Camera intrinsics data:
/---
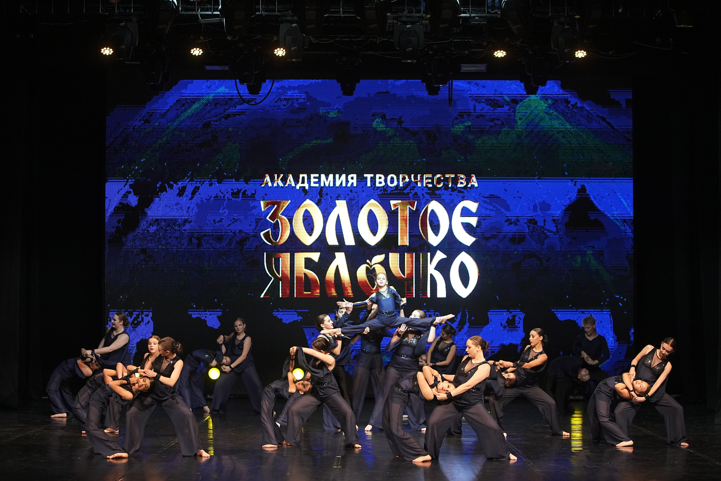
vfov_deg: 17.5
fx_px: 1562
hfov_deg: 26.0
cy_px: 240
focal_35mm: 78
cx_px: 360
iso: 4000
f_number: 4
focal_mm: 78
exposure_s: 1/400
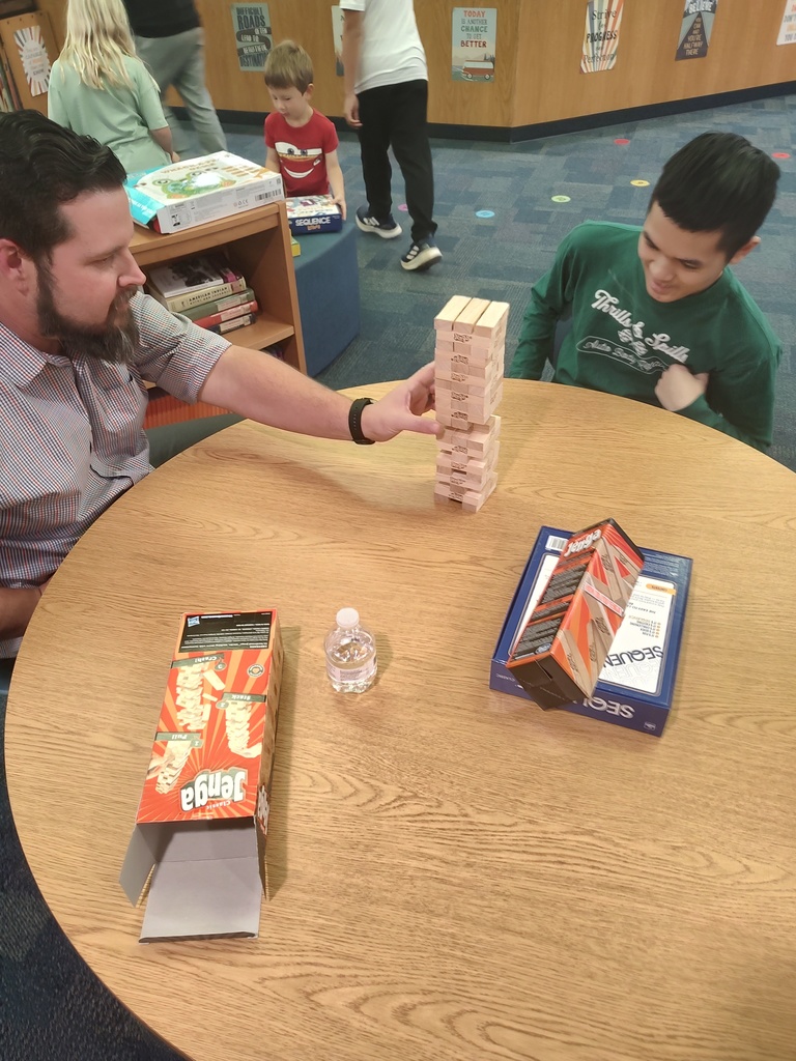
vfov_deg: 71.6
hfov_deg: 56.8
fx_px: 736
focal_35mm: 24
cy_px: 530
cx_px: 398
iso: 1525
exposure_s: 1/40
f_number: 1.9
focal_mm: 5.88
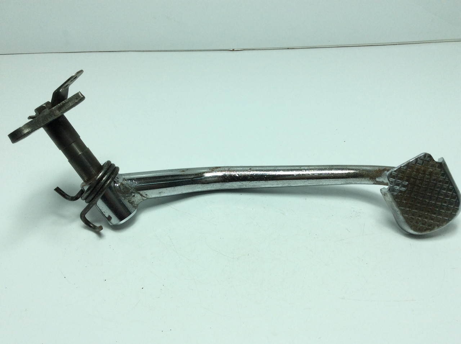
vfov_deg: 44.1
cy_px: 172
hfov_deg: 56.9
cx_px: 230
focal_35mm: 32
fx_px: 426
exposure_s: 1/608
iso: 32
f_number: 2.4
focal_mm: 3.3
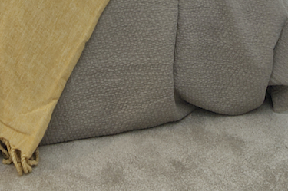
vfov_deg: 14.4
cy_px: -181
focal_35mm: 80
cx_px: 52
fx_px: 639
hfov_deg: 24.9
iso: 200
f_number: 8
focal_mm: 14
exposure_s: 1/13
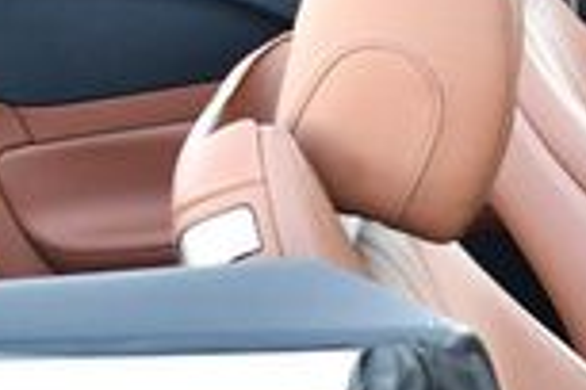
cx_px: 1168
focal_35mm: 151
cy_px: 463
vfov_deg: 9.0
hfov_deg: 12.1
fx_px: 2458
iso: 800
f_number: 3.5
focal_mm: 18
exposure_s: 1/250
\---
- **WORK ITEM**
Each record must be returned exactly as it stands, and the images omitted.

- **RESPONSE TO THE TASK**
vfov_deg: 17.5
fx_px: 1562
hfov_deg: 26.0
cy_px: 240
focal_35mm: 78
cx_px: 360
iso: 4000
f_number: 4
focal_mm: 78
exposure_s: 1/400
vfov_deg: 71.6
hfov_deg: 56.8
fx_px: 736
focal_35mm: 24
cy_px: 530
cx_px: 398
iso: 1525
exposure_s: 1/40
f_number: 1.9
focal_mm: 5.88
vfov_deg: 44.1
cy_px: 172
hfov_deg: 56.9
cx_px: 230
focal_35mm: 32
fx_px: 426
exposure_s: 1/608
iso: 32
f_number: 2.4
focal_mm: 3.3
vfov_deg: 14.4
cy_px: -181
focal_35mm: 80
cx_px: 52
fx_px: 639
hfov_deg: 24.9
iso: 200
f_number: 8
focal_mm: 14
exposure_s: 1/13
cx_px: 1168
focal_35mm: 151
cy_px: 463
vfov_deg: 9.0
hfov_deg: 12.1
fx_px: 2458
iso: 800
f_number: 3.5
focal_mm: 18
exposure_s: 1/250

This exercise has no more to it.